To have travelled has many advantages, and one is, that annoyances and dangers, in recollection, become sources of pleasure ;-add to which, in the language of scripture, "the affliction is but for a moment," whilst the recollection endures for years. I advise those who are beginning their travels to bear this in mind.

A few days after the eruption of Vesuvius, in February 1822, I ascended the mountain, in company with a friend, and attended by Salvatore, the well-known chief guide. It was night before we arrived at the crater, which at that time, we were told, was near three quarters of a mile in circumference. We lay down looking over the edge of this vast cauldron, whilst the lava sometimes boiled up as if it would overwhelm us, roaring like a stormy pent-up sea, and presenting the fiery appearance of molten iron obscured by smoke;-then it would sink down in silence, and leave us in total darkness. We forgot ourselves in the awfulness of the scene, till Salvatore reminded us that it was scarcely safe to remain. We had not left the place aboye two minutes, before we heard a crash. Salvatore went back to see whence it proceeded, and on his return informed us the very spot where we had been lying was precipitated into the crater. I thought he said so to enhance the interest of the expedition. When we arrived at the beginning of the descent, he shouted as loud as he could,

by way of signal, to a boy whom he had stationed at the foot of the cone, with orders to hold up a torch for us to steer by. No torch appeared, and fearing the boy had perished, we proceeded in darkness except where lighted by the very brilliant colours of the yet burning lava. Salvatore, notwithstanding his experience, missed his way, and became somewhat confused. He knew we were in danger of falling into hollow places, crusted over. We got knee deep into hot ashes, which burnt off a pair of very thick hose drawn over my feet and legs for their protection. A sulphureous smoke became so suffocating that we must have sunk under its effects, had not Salvatore suggested the expedient of breathing through two or three folds of our silk handkerchiefs, which to our surprise afforded instant and almost complete relief. At length, after repeated shoutings, the torch was raised; and when we reached the boy, we found he had been engaged in roasting eggs for us on the lava instead of listening for the signal. After sleeping at the Hermitage, a sort of inn upon the mountain, we re-ascended in the morning to see the sun rise; and we were then made fully sensible how narrowly we had escaped destruction, for the part where we had been lying had wholly disappeared.

Records:
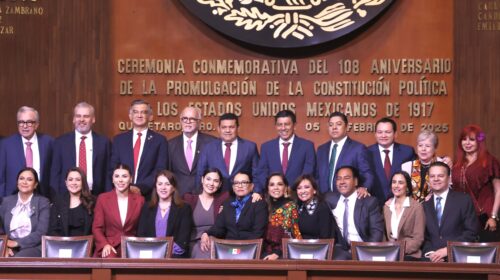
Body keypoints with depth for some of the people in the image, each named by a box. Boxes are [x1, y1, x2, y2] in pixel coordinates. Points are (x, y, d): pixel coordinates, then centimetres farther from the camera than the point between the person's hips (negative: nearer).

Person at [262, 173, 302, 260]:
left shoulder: (291, 206, 3)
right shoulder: (265, 206, 13)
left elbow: (295, 234, -3)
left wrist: (277, 253, -12)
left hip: (285, 254, -3)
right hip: (267, 254, 3)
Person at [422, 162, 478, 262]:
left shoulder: (464, 200, 3)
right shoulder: (425, 205, 14)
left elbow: (471, 232, -2)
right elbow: (423, 236, 13)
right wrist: (430, 253, -7)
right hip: (430, 258, 2)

Problem requirements:
Condense the paragraph of the Vesuvius account that begins "To have travelled has many advantages" into no more than two sentences, keeping its main points. The data above have no connection to the Vesuvius account.

Output:
One of the many advantages of travel is that annoyances and dangers become sources of pleasure in memory, since, in the words of scripture, the affliction lasts only a moment while the recollection endures for years. Those beginning their travels are advised to keep this in mind.